Problem to solve: Only the lines below starting at the one containing "3. **Behavior Cache" and ending at the one containing "5. **New Behavior" belong in the answer, each copied exactly.

Available data:
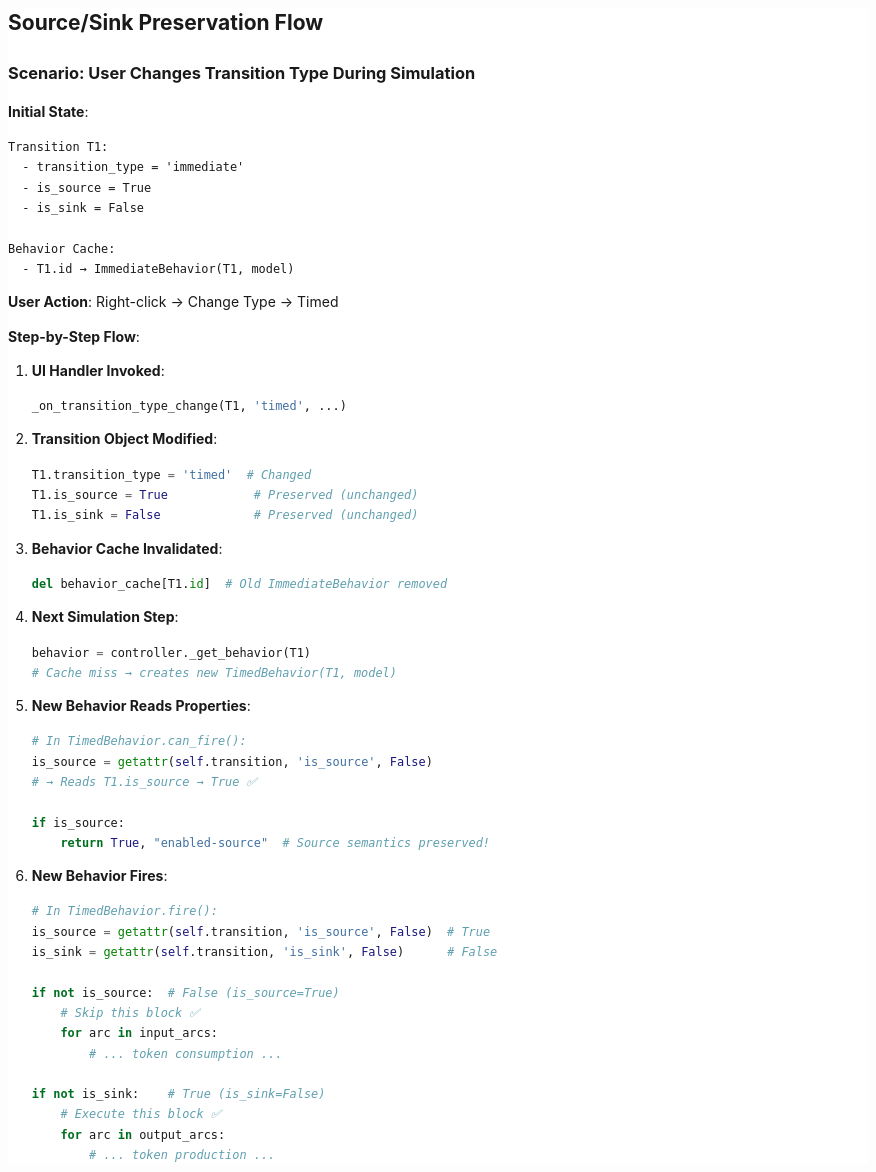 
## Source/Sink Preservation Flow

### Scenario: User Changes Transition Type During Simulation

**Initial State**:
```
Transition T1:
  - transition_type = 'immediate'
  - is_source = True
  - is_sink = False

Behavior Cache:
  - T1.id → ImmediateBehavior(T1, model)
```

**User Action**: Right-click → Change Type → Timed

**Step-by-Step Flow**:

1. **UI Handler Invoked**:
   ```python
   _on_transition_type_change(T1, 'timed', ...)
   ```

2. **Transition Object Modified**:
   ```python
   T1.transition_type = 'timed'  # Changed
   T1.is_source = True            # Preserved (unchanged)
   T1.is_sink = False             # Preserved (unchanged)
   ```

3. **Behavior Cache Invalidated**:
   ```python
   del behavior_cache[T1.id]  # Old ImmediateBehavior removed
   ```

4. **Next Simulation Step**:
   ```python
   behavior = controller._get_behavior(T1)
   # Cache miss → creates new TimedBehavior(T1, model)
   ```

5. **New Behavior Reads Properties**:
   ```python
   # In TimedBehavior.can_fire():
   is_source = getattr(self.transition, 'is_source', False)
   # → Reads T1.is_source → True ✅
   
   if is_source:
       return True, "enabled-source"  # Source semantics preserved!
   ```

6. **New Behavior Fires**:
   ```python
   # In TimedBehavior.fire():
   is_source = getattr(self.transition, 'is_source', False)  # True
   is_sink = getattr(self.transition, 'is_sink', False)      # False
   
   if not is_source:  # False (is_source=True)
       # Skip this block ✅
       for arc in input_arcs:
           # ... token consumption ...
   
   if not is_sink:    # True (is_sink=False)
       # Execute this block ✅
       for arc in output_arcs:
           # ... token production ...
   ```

Answer to this problem:
3. **Behavior Cache Invalidated**:
   ```python
   del behavior_cache[T1.id]  # Old ImmediateBehavior removed
   ```

4. **Next Simulation Step**:
   ```python
   behavior = controller._get_behavior(T1)
   # Cache miss → creates new TimedBehavior(T1, model)
   ```

5. **New Behavior Reads Properties**:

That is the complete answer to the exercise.